EXERCISE AIM: Each record should appear again in the response exactly as it does in the original.

MATERIAL FOR THE TASK:
__________________________________________________

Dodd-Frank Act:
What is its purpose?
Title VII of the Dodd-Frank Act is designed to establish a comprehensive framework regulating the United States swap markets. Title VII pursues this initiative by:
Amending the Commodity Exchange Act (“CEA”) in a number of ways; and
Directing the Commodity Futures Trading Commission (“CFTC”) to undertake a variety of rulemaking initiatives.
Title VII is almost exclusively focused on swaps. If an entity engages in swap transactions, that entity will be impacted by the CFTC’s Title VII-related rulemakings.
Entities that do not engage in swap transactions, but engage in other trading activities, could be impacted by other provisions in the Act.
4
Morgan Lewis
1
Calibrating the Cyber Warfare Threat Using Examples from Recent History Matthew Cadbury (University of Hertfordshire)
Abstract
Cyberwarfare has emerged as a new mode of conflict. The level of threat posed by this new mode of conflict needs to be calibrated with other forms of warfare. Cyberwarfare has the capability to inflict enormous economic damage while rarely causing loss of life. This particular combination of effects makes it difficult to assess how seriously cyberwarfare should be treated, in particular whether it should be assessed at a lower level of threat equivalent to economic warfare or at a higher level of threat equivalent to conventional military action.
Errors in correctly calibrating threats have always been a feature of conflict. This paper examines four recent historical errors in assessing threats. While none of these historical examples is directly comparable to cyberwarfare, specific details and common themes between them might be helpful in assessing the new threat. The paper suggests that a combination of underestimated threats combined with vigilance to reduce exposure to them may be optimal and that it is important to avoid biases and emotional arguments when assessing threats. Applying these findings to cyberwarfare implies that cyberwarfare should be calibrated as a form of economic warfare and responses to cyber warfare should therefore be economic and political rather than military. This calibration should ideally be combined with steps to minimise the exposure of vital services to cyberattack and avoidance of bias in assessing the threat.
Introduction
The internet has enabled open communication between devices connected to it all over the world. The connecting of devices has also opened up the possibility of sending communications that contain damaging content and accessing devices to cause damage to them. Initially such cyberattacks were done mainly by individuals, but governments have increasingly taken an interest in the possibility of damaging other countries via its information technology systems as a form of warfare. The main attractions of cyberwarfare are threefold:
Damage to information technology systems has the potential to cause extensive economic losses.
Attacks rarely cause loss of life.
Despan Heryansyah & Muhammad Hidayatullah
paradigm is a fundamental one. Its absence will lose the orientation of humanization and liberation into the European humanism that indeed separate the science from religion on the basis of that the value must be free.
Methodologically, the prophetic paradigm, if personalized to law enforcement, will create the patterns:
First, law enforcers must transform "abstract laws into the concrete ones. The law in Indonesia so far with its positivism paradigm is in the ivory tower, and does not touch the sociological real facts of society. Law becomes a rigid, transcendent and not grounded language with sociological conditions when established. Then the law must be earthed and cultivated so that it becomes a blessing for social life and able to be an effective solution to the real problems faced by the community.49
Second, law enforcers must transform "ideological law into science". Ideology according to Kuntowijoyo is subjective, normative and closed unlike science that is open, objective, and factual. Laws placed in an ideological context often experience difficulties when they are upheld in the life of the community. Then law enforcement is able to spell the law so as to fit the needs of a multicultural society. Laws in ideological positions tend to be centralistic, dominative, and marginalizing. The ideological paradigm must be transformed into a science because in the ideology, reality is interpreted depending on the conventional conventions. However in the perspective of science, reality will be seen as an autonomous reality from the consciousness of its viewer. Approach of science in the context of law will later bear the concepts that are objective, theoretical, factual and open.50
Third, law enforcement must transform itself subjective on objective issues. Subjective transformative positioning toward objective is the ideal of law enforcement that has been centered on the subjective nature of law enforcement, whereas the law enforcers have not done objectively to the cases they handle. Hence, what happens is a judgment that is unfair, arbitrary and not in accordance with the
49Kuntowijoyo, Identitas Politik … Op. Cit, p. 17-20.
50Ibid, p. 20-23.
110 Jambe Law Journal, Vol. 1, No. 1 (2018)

__________________________________________________

TASK SOLUTION:
Dodd-Frank Act:
What is its purpose?
Title VII of the Dodd-Frank Act is designed to establish a comprehensive framework regulating the United States swap markets. Title VII pursues this initiative by:
Amending the Commodity Exchange Act (“CEA”) in a number of ways; and
Directing the Commodity Futures Trading Commission (“CFTC”) to undertake a variety of rulemaking initiatives.
Title VII is almost exclusively focused on swaps. If an entity engages in swap transactions, that entity will be impacted by the CFTC’s Title VII-related rulemakings.
Entities that do not engage in swap transactions, but engage in other trading activities, could be impacted by other provisions in the Act.
4
Morgan Lewis
1
Calibrating the Cyber Warfare Threat Using Examples from Recent History Matthew Cadbury (University of Hertfordshire)
Abstract
Cyberwarfare has emerged as a new mode of conflict. The level of threat posed by this new mode of conflict needs to be calibrated with other forms of warfare. Cyberwarfare has the capability to inflict enormous economic damage while rarely causing loss of life. This particular combination of effects makes it difficult to assess how seriously cyberwarfare should be treated, in particular whether it should be assessed at a lower level of threat equivalent to economic warfare or at a higher level of threat equivalent to conventional military action.
Errors in correctly calibrating threats have always been a feature of conflict. This paper examines four recent historical errors in assessing threats. While none of these historical examples is directly comparable to cyberwarfare, specific details and common themes between them might be helpful in assessing the new threat. The paper suggests that a combination of underestimated threats combined with vigilance to reduce exposure to them may be optimal and that it is important to avoid biases and emotional arguments when assessing threats. Applying these findings to cyberwarfare implies that cyberwarfare should be calibrated as a form of economic warfare and responses to cyber warfare should therefore be economic and political rather than military. This calibration should ideally be combined with steps to minimise the exposure of vital services to cyberattack and avoidance of bias in assessing the threat.
Introduction
The internet has enabled open communication between devices connected to it all over the world. The connecting of devices has also opened up the possibility of sending communications that contain damaging content and accessing devices to cause damage to them. Initially such cyberattacks were done mainly by individuals, but governments have increasingly taken an interest in the possibility of damaging other countries via its information technology systems as a form of warfare. The main attractions of cyberwarfare are threefold:
Damage to information technology systems has the potential to cause extensive economic losses.
Attacks rarely cause loss of life.
Despan Heryansyah & Muhammad Hidayatullah
paradigm is a fundamental one. Its absence will lose the orientation of humanization and liberation into the European humanism that indeed separate the science from religion on the basis of that the value must be free.
Methodologically, the prophetic paradigm, if personalized to law enforcement, will create the patterns:
First, law enforcers must transform "abstract laws into the concrete ones. The law in Indonesia so far with its positivism paradigm is in the ivory tower, and does not touch the sociological real facts of society. Law becomes a rigid, transcendent and not grounded language with sociological conditions when established. Then the law must be earthed and cultivated so that it becomes a blessing for social life and able to be an effective solution to the real problems faced by the community.49
Second, law enforcers must transform "ideological law into science". Ideology according to Kuntowijoyo is subjective, normative and closed unlike science that is open, objective, and factual. Laws placed in an ideological context often experience difficulties when they are upheld in the life of the community. Then law enforcement is able to spell the law so as to fit the needs of a multicultural society. Laws in ideological positions tend to be centralistic, dominative, and marginalizing. The ideological paradigm must be transformed into a science because in the ideology, reality is interpreted depending on the conventional conventions. However in the perspective of science, reality will be seen as an autonomous reality from the consciousness of its viewer. Approach of science in the context of law will later bear the concepts that are objective, theoretical, factual and open.50
Third, law enforcement must transform itself subjective on objective issues. Subjective transformative positioning toward objective is the ideal of law enforcement that has been centered on the subjective nature of law enforcement, whereas the law enforcers have not done objectively to the cases they handle. Hence, what happens is a judgment that is unfair, arbitrary and not in accordance with the
49Kuntowijoyo, Identitas Politik … Op. Cit, p. 17-20.
50Ibid, p. 20-23.
110 Jambe Law Journal, Vol. 1, No. 1 (2018)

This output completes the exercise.